Основным литературным приемом ловцов абсурда является намек, диалектически связанный с единственным действенным практически способом распространения сочинений – прямой недвусмысленной угрозой жизни и здоровью будущего читателя и единомышленника. Поэтому, сделав в первом абзаце достаточно прозрачный намек (задание для самостоятельной работы: отыскать на предыдущей странице это место, крепко прижать пальцами строчки текста и попробовать читать дальше; выполнивший это задание должен понять, насколько тонкий, ненавязчивый, будящий фантазию намек удобнее, выразительней, да и точнее прямого, грубого, однозначно трактуемого указания; выполнивший это задание успешно, по-видимому, дебил; таких автор просит дальше не читать, забыть все виденное как страшный сон и жить безмятежно; тех же, кто остался, хочу предупредить, – мы ждем от вас соучастия, сотворчества, трудной, но необходимой совместной работы: один из самых эпатажных девизов одной из самых маргинальных групп нашего сообщества гласит «лови абсурд с нами, лови без нас, лови уже вместо нас – мы не железные»), автор (скобка уже закрылась, я возвращаюсь к основной мысли и жду тебя там, терпеливый читатель), так вот, автор полагает, что читателю довольно сказанного, чтобы догадаться: рождение достоинства происходит в романтические школьные годы, и воспитывать его приходится в характерных для этого этапа жизни нелегких условиях.
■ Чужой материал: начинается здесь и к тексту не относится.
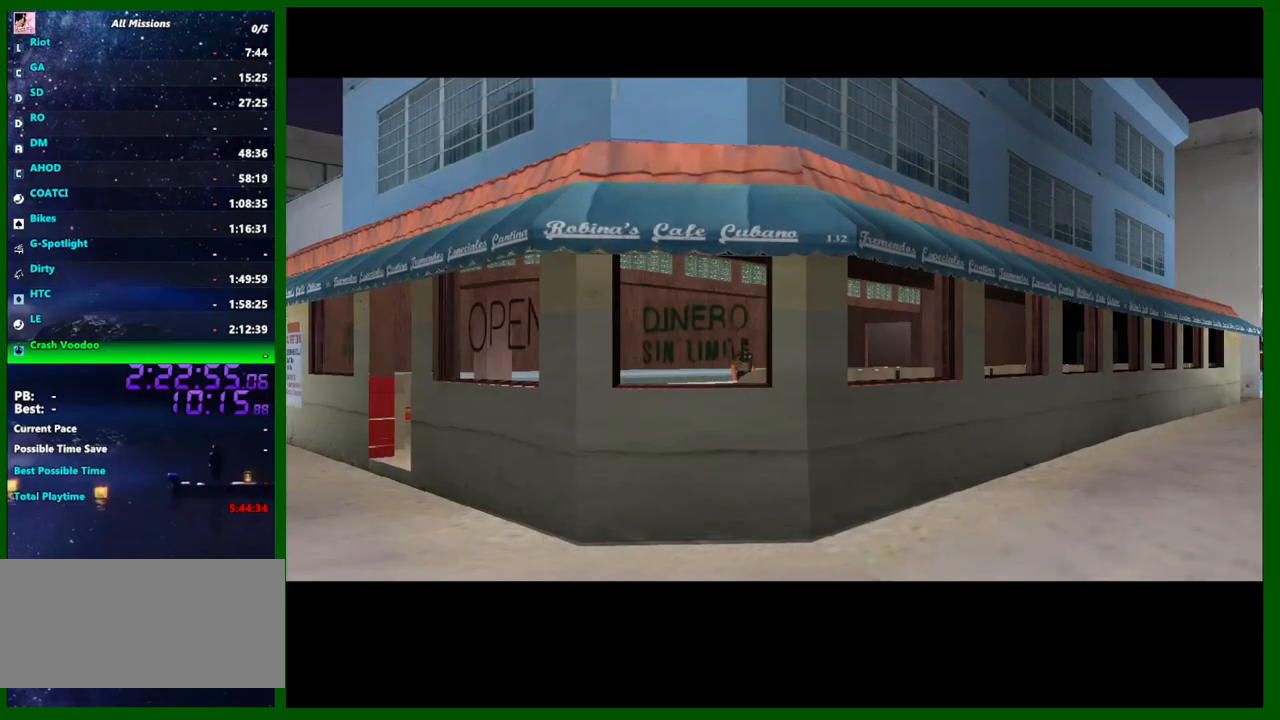
{"keys": [], "mouse": [], "events": [[33, "shift", "down"], [266, "shift", "up"], [366, "shift", "down"], [450, "shift", "up"]]}
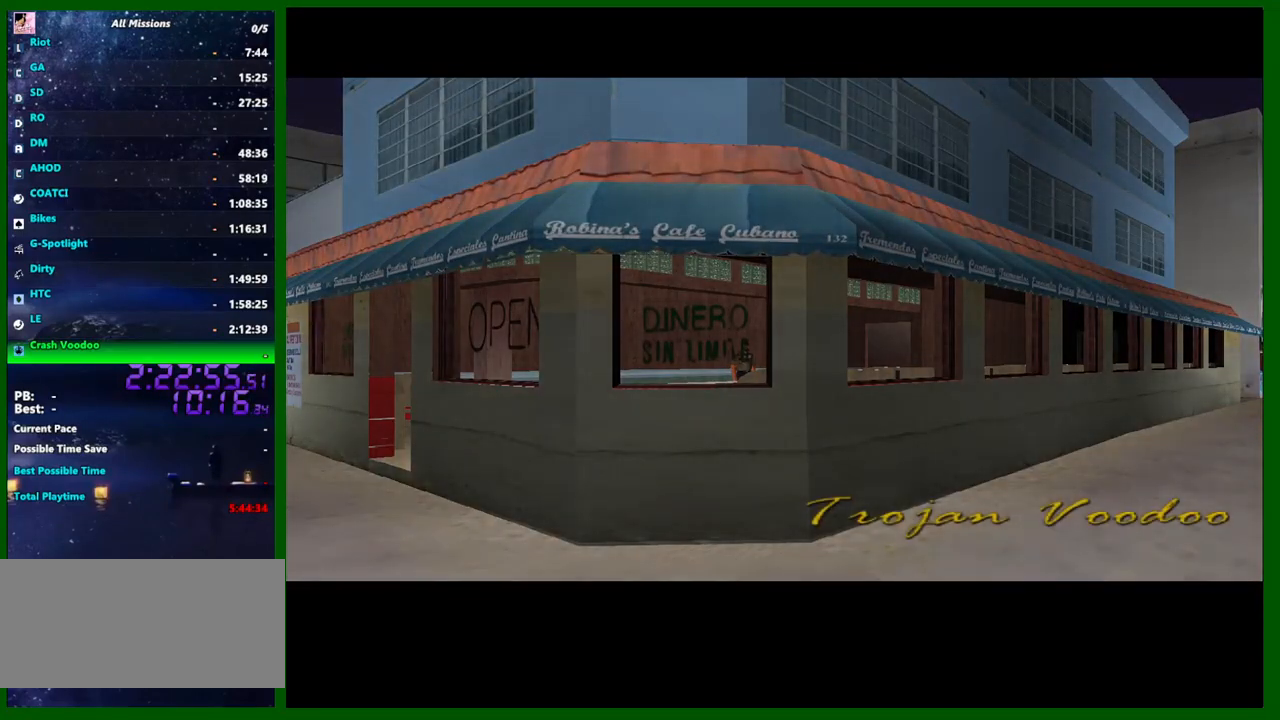
{"keys": [], "mouse": [], "events": [[83, "shift", "down"], [183, "shift", "up"], [233, "shift", "down"], [333, "shift", "up"], [416, "shift", "down"], [466, "shift", "up"]]}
«Школа, школа, я скучаю…» по золотому веку, когда среднее образование не было средним и обязательным, а высшее – средним и необходимым, когда ученье светило исключительно немногочисленным бескорыстно стремящимся к истине чудакам, не сулило материальных благ и быстрого продвижения по карьерной лестнице, подобно меду привлекающих нынче толпы расчетливых дураков, охотно отбывающих положенный школярам срок и в согласии со зловещей закономерностью превращающихся по окончании обучения из дураков обыкновенных в дураков с инициативой. В далекие, безвозвратно ушедшие времена спокойной идиллии дураки с инициативой росли как сорная трава, то есть сами собой, а не штамповались на конвейере в промышленных масштабах. Они не учили подрастающие поколения своих единомышленников, а если и делали это, то исключительно кустарными методами, изолированно друг от друга: внутри отдельных ячеек общества – своих семей. Теперь же они могут заниматься этим в ячейках общественного сознания – учебных заведениях дружно и организованно, в строгом соответствии с положениями КЗОТа и нормами выработки. Дураки непрерывно организуются в систему, привольно расположившуюся внутри «образовательного процесса». К несчастью эта система является открытой, в результате чего в нее постоянно попадают все новые, и новые генерации несчастных, большинству которых предстоит по прошествии незначительного времени пополнить ее и укрепить своими телами. Среда, созданная в современной школе, чрезвычайно агрессивна по отношению к тем, кто не включен в систему. Достоинство в этой среде рождается трудно, сразу после рождения оно оказывается в полном одиночестве на голых скалах равнодушия, навылет продуваемых ледяным ветром зависти и злобы. Новорожденное достоинство очень слабо и слишком часто гибнет в младенчестве, но это не повод для сожалений, а основание для серьезного, пристрастного исследования.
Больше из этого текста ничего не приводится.